We are seeking talented Data & AI Engineers to support the development of an enterprise-grade AI Assistant. This is a high-impact initiative at the intersection of modern data engineering and applied AI. The role focuses on building the data pipeline that transforms unstructured corporate documents into a searchable, intelligent knowledge base powering a Large Language Model (LLM) as well as automating actions such as ticket creation and workflow integrations.
Tasks
Data Engineering
- Build and maintain scalable data pipelines using Databricks and Azure Data Lake Storage Gen2 (ADLS Gen2), ensuring reliability and performance across all pipeline stages.
Data Transformation
- Implement the Medallion Architecture (Raw Silver Gold layers) to clean, normalise, and structure technical documentation for downstream AI consumption.
AI Orchestration
- Design and develop the Reasoning Layer using frameworks such as LangChain or LlamaIndex to manage LLM logic, prompt routing, and tool orchestration.
Search Optimisation
- Manage and tune Vector Databases (e.g. Pinecone, Weaviate, or Azure AI Search) to enable fast and accurate semantic retrieval across the corporate knowledge base.
Integration & Automation
- Develop Azure Apps and Azure Functions to connect the AI system to external enterprise platforms such as Salesforce and SharePoint, enabling end-to-end automation.
Requirements
- 3–4 years in Data Engineering or Software Development with a strong focus on cloud-based data processing.

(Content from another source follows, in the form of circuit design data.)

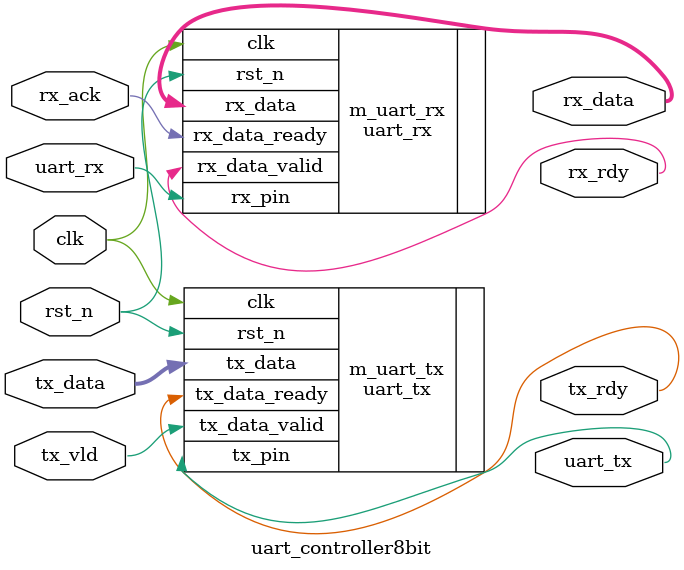
<source format=v>
module uart_controller8bit #(
	parameter		CLK_FRE				=	50,		// 50MHz
					BAUD_RATE			=	115200,	// 115200Hz
	localparam		TX_DATA_BYTE_WIDTH	=	1,		// 1 bytes to transmit
					RX_DATA_BYTE_WIDTH	=	1		// 1 bytes to receive
	`define			TX_DATA_BIT_WIDTH	(TX_DATA_BYTE_WIDTH << 3)
	`define			RX_DATA_BIT_WIDTH	(RX_DATA_BYTE_WIDTH << 3)
) (
	input									clk			,
	input									rst_n		,
	input									uart_rx		,
	output									uart_tx		,

	// inner data
	input		[`TX_DATA_BIT_WIDTH - 1:0]	tx_data		,		// data
	input									tx_vld		,		// start the transmit process
	output									tx_rdy		,		// transmit process complete
	output		[`RX_DATA_BIT_WIDTH - 1:0]	rx_data		,		// data
	input									rx_ack		,		// data is received by receiver buffer					(RX_WAIT)
	output									rx_rdy				// send signal to receiver buffer that data is ready
);

	// uart_rx
	uart_rx #(
		.CLK_FRE(CLK_FRE),
		.BAUD_RATE(BAUD_RATE)
	) m_uart_rx (
		.clk						(clk			),
		.rst_n						(rst_n			),
		.rx_data					(rx_data		),		// wire [7:0]
		.rx_data_valid				(rx_rdy			),
		.rx_data_ready				(rx_ack			),
		.rx_pin						(uart_rx		)
	);

	// uart_tx
	uart_tx # (
		.CLK_FRE(CLK_FRE),
		.BAUD_RATE(BAUD_RATE)
	) m_uart_tx (
		.clk						(clk			),
		.rst_n						(rst_n			),
		.tx_data					(tx_data		),		// wire [7:0]
		.tx_data_valid				(tx_vld			),
		.tx_data_ready				(tx_rdy			),
		.tx_pin						(uart_tx		)
	);

endmodule

</source>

- Strong proficiency in Databricks and Python; comfortable working across the full data engineering lifecycle.
- Hands-on experience with LLM orchestration frameworks: LangChain, LlamaIndex, or similar.
- Solid understanding of the Azure ecosystem — Storage (ADLS Gen2), Identity (AAD), and Serverless (Azure Functions).
- Familiarity with modern AI coding assistants (GitHub Copilot, Cursor, OpenAI Codex) to accelerate development velocity.